BEGIN DATA

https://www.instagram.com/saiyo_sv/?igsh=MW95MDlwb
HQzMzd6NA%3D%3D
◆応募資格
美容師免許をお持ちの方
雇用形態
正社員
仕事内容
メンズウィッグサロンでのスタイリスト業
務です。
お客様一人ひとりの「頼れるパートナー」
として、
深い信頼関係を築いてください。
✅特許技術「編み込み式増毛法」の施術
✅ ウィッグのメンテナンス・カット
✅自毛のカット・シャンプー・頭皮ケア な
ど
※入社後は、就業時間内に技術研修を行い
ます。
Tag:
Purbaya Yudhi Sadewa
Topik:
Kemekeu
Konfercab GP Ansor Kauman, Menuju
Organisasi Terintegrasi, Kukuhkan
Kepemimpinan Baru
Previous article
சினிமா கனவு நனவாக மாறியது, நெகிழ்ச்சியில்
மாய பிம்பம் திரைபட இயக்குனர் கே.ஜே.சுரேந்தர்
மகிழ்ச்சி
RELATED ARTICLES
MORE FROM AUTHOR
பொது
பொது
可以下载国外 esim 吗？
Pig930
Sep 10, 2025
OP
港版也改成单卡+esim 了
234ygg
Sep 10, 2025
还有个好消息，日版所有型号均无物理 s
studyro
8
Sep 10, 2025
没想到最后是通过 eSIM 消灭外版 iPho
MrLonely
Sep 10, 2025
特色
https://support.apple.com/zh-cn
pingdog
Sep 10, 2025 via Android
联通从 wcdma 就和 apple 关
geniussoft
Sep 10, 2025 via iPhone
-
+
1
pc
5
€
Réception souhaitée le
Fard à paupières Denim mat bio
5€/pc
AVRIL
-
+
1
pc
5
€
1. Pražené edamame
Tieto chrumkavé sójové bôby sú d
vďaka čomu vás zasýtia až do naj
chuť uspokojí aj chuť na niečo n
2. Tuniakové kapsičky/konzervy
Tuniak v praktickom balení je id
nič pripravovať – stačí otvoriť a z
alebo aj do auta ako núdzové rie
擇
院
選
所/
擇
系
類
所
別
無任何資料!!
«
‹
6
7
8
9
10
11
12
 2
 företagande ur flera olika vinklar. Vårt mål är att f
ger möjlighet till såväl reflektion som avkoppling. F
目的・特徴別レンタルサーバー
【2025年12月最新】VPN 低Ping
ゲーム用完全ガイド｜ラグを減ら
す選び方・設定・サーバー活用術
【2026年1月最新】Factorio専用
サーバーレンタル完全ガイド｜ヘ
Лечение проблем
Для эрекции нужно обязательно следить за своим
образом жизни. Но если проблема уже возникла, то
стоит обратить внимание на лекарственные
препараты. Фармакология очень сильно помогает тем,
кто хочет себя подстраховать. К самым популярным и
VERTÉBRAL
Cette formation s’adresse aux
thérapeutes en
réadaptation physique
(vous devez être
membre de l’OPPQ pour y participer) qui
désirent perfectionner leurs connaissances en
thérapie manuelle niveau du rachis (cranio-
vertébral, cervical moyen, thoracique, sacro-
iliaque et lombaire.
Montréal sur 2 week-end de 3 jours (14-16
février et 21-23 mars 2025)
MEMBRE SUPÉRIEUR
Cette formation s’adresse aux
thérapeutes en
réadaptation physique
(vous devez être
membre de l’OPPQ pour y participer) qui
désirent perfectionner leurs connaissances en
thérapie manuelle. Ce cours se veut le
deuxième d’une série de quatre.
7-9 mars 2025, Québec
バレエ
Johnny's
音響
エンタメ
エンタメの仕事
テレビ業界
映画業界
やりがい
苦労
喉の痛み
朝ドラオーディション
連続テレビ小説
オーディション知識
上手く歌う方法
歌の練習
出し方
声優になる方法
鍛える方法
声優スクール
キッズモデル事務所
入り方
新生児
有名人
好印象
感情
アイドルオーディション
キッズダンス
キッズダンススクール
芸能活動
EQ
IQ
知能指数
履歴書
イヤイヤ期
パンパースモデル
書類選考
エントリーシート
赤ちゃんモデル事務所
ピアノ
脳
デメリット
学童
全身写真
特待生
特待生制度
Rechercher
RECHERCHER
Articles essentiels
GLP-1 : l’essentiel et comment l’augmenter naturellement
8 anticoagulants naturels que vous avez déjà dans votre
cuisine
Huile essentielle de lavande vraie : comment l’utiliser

END DATA

ASSIGNED TASK
All entries must be printed exactly, with nothing omitted.

WRITTEN ANSWER
https://www.instagram.com/saiyo_sv/?igsh=MW95MDlwb
HQzMzd6NA%3D%3D
◆応募資格
美容師免許をお持ちの方
雇用形態
正社員
仕事内容
メンズウィッグサロンでのスタイリスト業
務です。
お客様一人ひとりの「頼れるパートナー」
として、
深い信頼関係を築いてください。
✅特許技術「編み込み式増毛法」の施術
✅ ウィッグのメンテナンス・カット
✅自毛のカット・シャンプー・頭皮ケア な
ど
※入社後は、就業時間内に技術研修を行い
ます。
Tag:
Purbaya Yudhi Sadewa
Topik:
Kemekeu
Konfercab GP Ansor Kauman, Menuju
Organisasi Terintegrasi, Kukuhkan
Kepemimpinan Baru
Previous article
சினிமா கனவு நனவாக மாறியது, நெகிழ்ச்சியில்
மாய பிம்பம் திரைபட இயக்குனர் கே.ஜே.சுரேந்தர்
மகிழ்ச்சி
RELATED ARTICLES
MORE FROM AUTHOR
பொது
பொது
可以下载国外 esim 吗？
Pig930
Sep 10, 2025
OP
港版也改成单卡+esim 了
234ygg
Sep 10, 2025
还有个好消息，日版所有型号均无物理 s
studyro
8
Sep 10, 2025
没想到最后是通过 eSIM 消灭外版 iPho
MrLonely
Sep 10, 2025
特色
https://support.apple.com/zh-cn
pingdog
Sep 10, 2025 via Android
联通从 wcdma 就和 apple 关
geniussoft
Sep 10, 2025 via iPhone
-
+
1
pc
5
€
Réception souhaitée le
Fard à paupières Denim mat bio
5€/pc
AVRIL
-
+
1
pc
5
€
1. Pražené edamame
Tieto chrumkavé sójové bôby sú d
vďaka čomu vás zasýtia až do naj
chuť uspokojí aj chuť na niečo n
2. Tuniakové kapsičky/konzervy
Tuniak v praktickom balení je id
nič pripravovať – stačí otvoriť a z
alebo aj do auta ako núdzové rie
擇
院
選
所/
擇
系
類
所
別
無任何資料!!
«
‹
6
7
8
9
10
11
12
 2
 företagande ur flera olika vinklar. Vårt mål är att f
ger möjlighet till såväl reflektion som avkoppling. F
目的・特徴別レンタルサーバー
【2025年12月最新】VPN 低Ping
ゲーム用完全ガイド｜ラグを減ら
す選び方・設定・サーバー活用術
【2026年1月最新】Factorio専用
サーバーレンタル完全ガイド｜ヘ
Лечение проблем
Для эрекции нужно обязательно следить за своим
образом жизни. Но если проблема уже возникла, то
стоит обратить внимание на лекарственные
препараты. Фармакология очень сильно помогает тем,
кто хочет себя подстраховать. К самым популярным и
VERTÉBRAL
Cette formation s’adresse aux
thérapeutes en
réadaptation physique
(vous devez être
membre de l’OPPQ pour y participer) qui
désirent perfectionner leurs connaissances en
thérapie manuelle niveau du rachis (cranio-
vertébral, cervical moyen, thoracique, sacro-
iliaque et lombaire.
Montréal sur 2 week-end de 3 jours (14-16
février et 21-23 mars 2025)
MEMBRE SUPÉRIEUR
Cette formation s’adresse aux
thérapeutes en
réadaptation physique
(vous devez être
membre de l’OPPQ pour y participer) qui
désirent perfectionner leurs connaissances en
thérapie manuelle. Ce cours se veut le
deuxième d’une série de quatre.
7-9 mars 2025, Québec
バレエ
Johnny's
音響
エンタメ
エンタメの仕事
テレビ業界
映画業界
やりがい
苦労
喉の痛み
朝ドラオーディション
連続テレビ小説
オーディション知識
上手く歌う方法
歌の練習
出し方
声優になる方法
鍛える方法
声優スクール
キッズモデル事務所
入り方
新生児
有名人
好印象
感情
アイドルオーディション
キッズダンス
キッズダンススクール
芸能活動
EQ
IQ
知能指数
履歴書
イヤイヤ期
パンパースモデル
書類選考
エントリーシート
赤ちゃんモデル事務所
ピアノ
脳
デメリット
学童
全身写真
特待生
特待生制度
Rechercher
RECHERCHER
Articles essentiels
GLP-1 : l’essentiel et comment l’augmenter naturellement
8 anticoagulants naturels que vous avez déjà dans votre
cuisine
Huile essentielle de lavande vraie : comment l’utiliser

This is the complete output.